▶ _TEXT_:
--- START ---
Location
- 1420 Church Street Sardis City, Alabama 35956 United States 34°10′34″N 86°07′22″W﻿ / ﻿34.1761°N 86.1227°W

Information
- Type: Public high school
- School district: Etowah County Schools
- Superintendent: Alan Cosby
- Principal: Josh Wallace
- Teaching staff: 32.34 (FTE)
- Grades: 9-12
- Enrollment: 585 (2023-2024)
- Student to teacher ratio: 18.09
- Colors: Maroon and white
- Team name: Lions
- Website: shs.ecboe.org

= Sardis High School =

Sardis High School is a public high school in Sardis City, Alabama, United States. It is a part of Etowah County Schools.

== Athletics ==
The Sardis High School athletic department fields teams in baseball, basketball, cross country, football, golf, softball, volleyball, track & field, tennis, and swimming. Sardis’ athletic teams compete in the (5A) classification of the Alabama High School Athletic Association. (AHSAA).

Football: The Sardis High School football team competes in Class 5A of AHSAA. The team was first organized in 1934 and has an all-time record of 351–458–22. The team is currently coached by Wes Tidwell. The longest serving head football coach in school history is Jerry Don Sims. Sims served from 1971–1985 and compiled an overall record of 78–74–1. Sardis’ longest running rivalry is with Boaz, trailing in the series 23–44–4. Sardis football currently holds five region championships in 1975, 1985, 1988, 2011, and 2017. The team reached its first playoff appearance in 1975 and secured its first playoff win in 1988. Since, SHS has had 16 playoff appearances.

Basketball: The Sardis High School boys basketball team competes in Class 5A of AHSAA. The team is coached by Van Owens who holds a 113–116 record. The longest serving head basketball coach in school history is Tracy Cheek who served from 2003–2014. The team currently holds three area championships in 2007, 2018, and 2024. The Sardis High School boys basketball team currently holds one AHSAA district and state championship in 1936.

Baseball: The Sardis High School baseball team competes in Class 5A of AHSAA. The team is coached by Kevin Vinson who has served from 2018–present. The team was first established in 1934. Sardis baseball currently holds eleven area championships in 1986, 1987, 1995, 1999, 2009, 2010, 2017, 2018, 2021, 2022, and 2023. The team has had multiple playoff appearances, making it to the Elite 8 in 1987 and 2018 and the Final Four in 1986, and 2023.

Girls Basketball: The Sardis High School girls basketball team competes in Class 5A of AHSAA. The team was organized in 1978. The team is coached by Heath Cullom who holds a 71–34 record. The longest serving head girls basketball coach in school history is Kenneth Jones who served from 1985–1997. Sardis girls basketball currently holds four area championships in 1986, 1995, 2022, and 2023. The team also reached the Elite 8 playoff round in 2022.

Softball: The Sardis High School softball team competes in Class 5A of AHSAA. The team is coached by Richey Lee who has served from 2015–present. Sardis High softball currently holds six area championships in 2013, 2015, 2016, 2019, 2021, and 2022. The team has multiple playoff appearances, making it to the Elite 8 rounds in 2011, 2013, 2019,  and 2021.

Girls Tennis: The Sardis High School girls tennis team currently holds seven sectional championships in 2016, 2017, 2018, 2019, 2021, 2022, and 2023.
--- END ---
▶ _ASSIGNMENT_: Return the passage of the Sardis High School article from "Information" to "staff: 32.34 (FTE)" without any changes. Rely only on the Sardis High School article for your answers.

Tasks for listing geospatial objects
--- START ---
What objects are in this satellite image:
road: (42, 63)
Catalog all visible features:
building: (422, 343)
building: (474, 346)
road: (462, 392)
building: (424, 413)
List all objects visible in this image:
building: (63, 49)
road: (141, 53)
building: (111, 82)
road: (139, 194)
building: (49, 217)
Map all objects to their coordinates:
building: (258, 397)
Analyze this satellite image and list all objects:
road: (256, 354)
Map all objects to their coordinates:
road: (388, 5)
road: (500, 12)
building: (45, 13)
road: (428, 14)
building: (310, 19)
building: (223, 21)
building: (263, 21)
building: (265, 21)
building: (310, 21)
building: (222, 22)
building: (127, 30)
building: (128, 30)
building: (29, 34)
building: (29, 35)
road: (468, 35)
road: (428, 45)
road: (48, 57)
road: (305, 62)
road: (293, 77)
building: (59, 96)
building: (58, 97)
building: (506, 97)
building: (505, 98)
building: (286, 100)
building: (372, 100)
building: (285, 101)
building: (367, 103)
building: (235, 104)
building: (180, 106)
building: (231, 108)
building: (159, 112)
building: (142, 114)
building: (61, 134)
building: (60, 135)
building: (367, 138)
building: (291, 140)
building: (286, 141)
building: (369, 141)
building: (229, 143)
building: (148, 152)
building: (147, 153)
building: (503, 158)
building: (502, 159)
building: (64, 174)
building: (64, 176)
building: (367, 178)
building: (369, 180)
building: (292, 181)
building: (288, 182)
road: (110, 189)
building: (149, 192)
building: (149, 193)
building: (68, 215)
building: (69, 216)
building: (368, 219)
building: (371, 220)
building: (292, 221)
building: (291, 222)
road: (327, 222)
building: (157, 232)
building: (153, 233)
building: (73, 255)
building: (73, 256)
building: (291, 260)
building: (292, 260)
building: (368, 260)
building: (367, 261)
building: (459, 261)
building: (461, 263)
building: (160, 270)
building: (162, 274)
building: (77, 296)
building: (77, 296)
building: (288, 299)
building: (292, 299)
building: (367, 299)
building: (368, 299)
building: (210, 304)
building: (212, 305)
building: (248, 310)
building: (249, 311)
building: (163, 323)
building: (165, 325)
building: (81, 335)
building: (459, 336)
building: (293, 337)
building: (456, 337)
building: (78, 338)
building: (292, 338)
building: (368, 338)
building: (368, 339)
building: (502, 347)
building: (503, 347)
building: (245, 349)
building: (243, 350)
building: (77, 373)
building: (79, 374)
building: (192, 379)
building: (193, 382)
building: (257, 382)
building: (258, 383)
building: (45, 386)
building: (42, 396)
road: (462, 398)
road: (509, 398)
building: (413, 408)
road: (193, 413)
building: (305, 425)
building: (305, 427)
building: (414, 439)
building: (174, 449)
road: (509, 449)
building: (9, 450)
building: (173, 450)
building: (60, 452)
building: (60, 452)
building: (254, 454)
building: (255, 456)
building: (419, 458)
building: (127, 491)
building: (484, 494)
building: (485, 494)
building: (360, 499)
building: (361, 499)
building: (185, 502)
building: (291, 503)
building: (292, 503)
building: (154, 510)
--- END ---
▶ _PROBLEM SOLUTION_:
Information
- Type: Public high school
- School district: Etowah County Schools
- Superintendent: Alan Cosby
- Principal: Josh Wallace
- Teaching staff: 32.34 (FTE)